One of the reasons new investment by our leading companies is low is because tax policy is framed by revenue-obsessed types, who believe that collecting more money for the government is more important than tweaking policy to promote innovation and new investment. If you track recent trends, you will see that public investment by the government in roads, ports, railways and health services has been growing faster than investment by businesses. It is not a very good trend because we all know that a shilling of private sector spending is more efficient at creating wealth and durable jobs than a politically motivated shilling of investment by the State.

The Kisumu EABL plant has demonstrated that if you give investors tax concessions and attractive incentives – you can influence companies to expand and invest in new businesses. We are also learning that where you have introduced tax concessions to attract private sector investment, you must introduce and maintain an element of predictability in your fiscal laws.

Investors will always ask themselves this question before they decide to take risks: if I start an undertaking on the strength of tax holidays announced by the government, how can I be sure that the remissions and concessions will continue to be in force when production starts in four years?
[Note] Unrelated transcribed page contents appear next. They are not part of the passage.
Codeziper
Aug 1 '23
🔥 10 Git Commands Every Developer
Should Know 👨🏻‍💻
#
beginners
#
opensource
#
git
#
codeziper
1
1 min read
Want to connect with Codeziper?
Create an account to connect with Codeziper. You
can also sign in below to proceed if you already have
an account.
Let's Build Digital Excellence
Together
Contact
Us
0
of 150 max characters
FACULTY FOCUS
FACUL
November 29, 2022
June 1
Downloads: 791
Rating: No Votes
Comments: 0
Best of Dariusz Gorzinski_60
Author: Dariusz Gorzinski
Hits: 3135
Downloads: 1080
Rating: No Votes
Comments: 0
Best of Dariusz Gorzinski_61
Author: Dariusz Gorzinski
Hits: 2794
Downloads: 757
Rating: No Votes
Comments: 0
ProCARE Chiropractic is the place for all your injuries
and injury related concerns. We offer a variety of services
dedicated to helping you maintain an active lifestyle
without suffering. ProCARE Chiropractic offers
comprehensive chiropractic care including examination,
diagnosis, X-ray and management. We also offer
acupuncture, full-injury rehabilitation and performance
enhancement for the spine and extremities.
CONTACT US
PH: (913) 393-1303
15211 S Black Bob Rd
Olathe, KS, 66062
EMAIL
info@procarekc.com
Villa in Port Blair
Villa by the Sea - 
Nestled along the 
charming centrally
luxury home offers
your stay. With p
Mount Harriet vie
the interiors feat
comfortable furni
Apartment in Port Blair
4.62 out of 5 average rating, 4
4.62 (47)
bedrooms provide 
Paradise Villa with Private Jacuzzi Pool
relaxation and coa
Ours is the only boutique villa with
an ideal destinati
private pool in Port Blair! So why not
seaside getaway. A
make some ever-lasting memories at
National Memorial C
One of the main factors for the paucity of investment by leading companies is the instability of our tax laws. Tax remissions announced today can be amended tomorrow. Which brings me to the second reason the EABL plant is a major economic development in the region. In my view, the biggest development dilemma here is that livelihood options have dwindled drastically, especially since the collapse of growing of sugarcane and tobacco. The Kisumu plant could open new options for hundreds of thousands of farmers. It is estimated that to run and maintain the Kisumu plant, which has a capacity of a million hectolitres of alcohol, the EABL will require nearly 20,000 metric tonnes of sorghum every year. The company will be forced to spend billions of shillings in developing a stable and high quality sorghum value chain. The circumstances could force the EABL to spend billions to roll out a sorghum extension programme covering multiple aspects, including access to inputs and credit, joint collection centres, mechanisation and contract farming. Western Kenya needs livelihood options away from sugarcane. Never before has sugarcane farming been so exploitative of the farmer. All the State-owned sugar milling companies have become zombies. Yet when they tell you that the sugarcane farmer is inefficient, they are merely repeating a myth. How can sugar be unprofitable when nearly six new private mills have sprouted in the last 10 years? Or should we take it that the private mills are motivated by philanthropy?
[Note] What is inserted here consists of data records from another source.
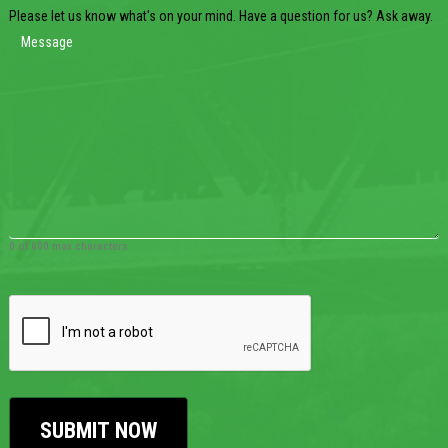
Please let us know what's on your mind. Have a question for us? Ask away.
0 of 600 max characters
CAPTCHA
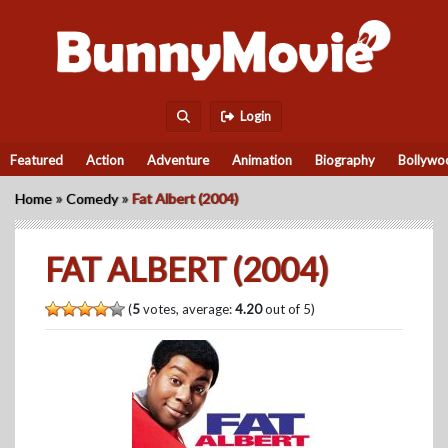
Login
Featured
Action
Adventure
Animation
Biography
Bollywo
»
»
Home
Comedy
Fat Albert (2004)
FAT ALBERT (2004)
(
5
votes, average:
4.20
out of 5)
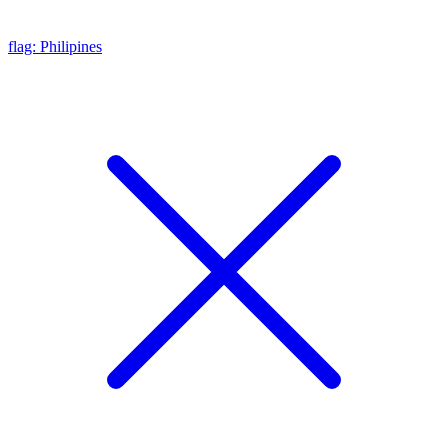
flag: Philipines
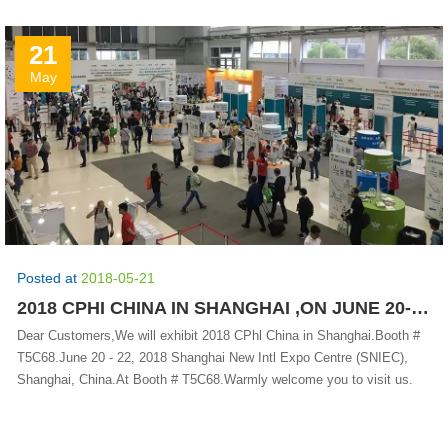
21
May
Posted at
2018-05-21
2018 CPHI CHINA IN SHANGHAI ,ON JUNE 20-22 .BOOTH #T5C68
Dear Customers,We will exhibit 2018 CPhl China in Shanghai.Booth #
T5C68.June 20 - 22, 2018 Shanghai New Intl Expo Centre (SNIEC),
Shanghai, China.At Booth # T5C68.Warmly welcome you to visit us.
I think the private millers and their close allies and partners within the cartels that control the sugar supply chain are the albatross hanging around the neck of the poor sugarcane farmer. They are why the farmer makes huge losses from sugarcane growing while traders and private millers make big profits. In truth, the advent of this new crop of private millers has only added to the suffering of farmers.

Private millers exaggerate production costs so as to hide what ought to go to the farmers. Mark you, the last production cost study for sugar was conducted several years ago. Let us maintain the tax remissions to give the farmer an opportunity to grow sorghum. In the long run, the investment the EABL is making may be what we need to move us away from over-dependence on ugali. It may be how we will to get our farmers to return to producing more nutritious food crops such as millet and cassava. Someday in the long distant future, we will no longer face threats of an “unga revolution”.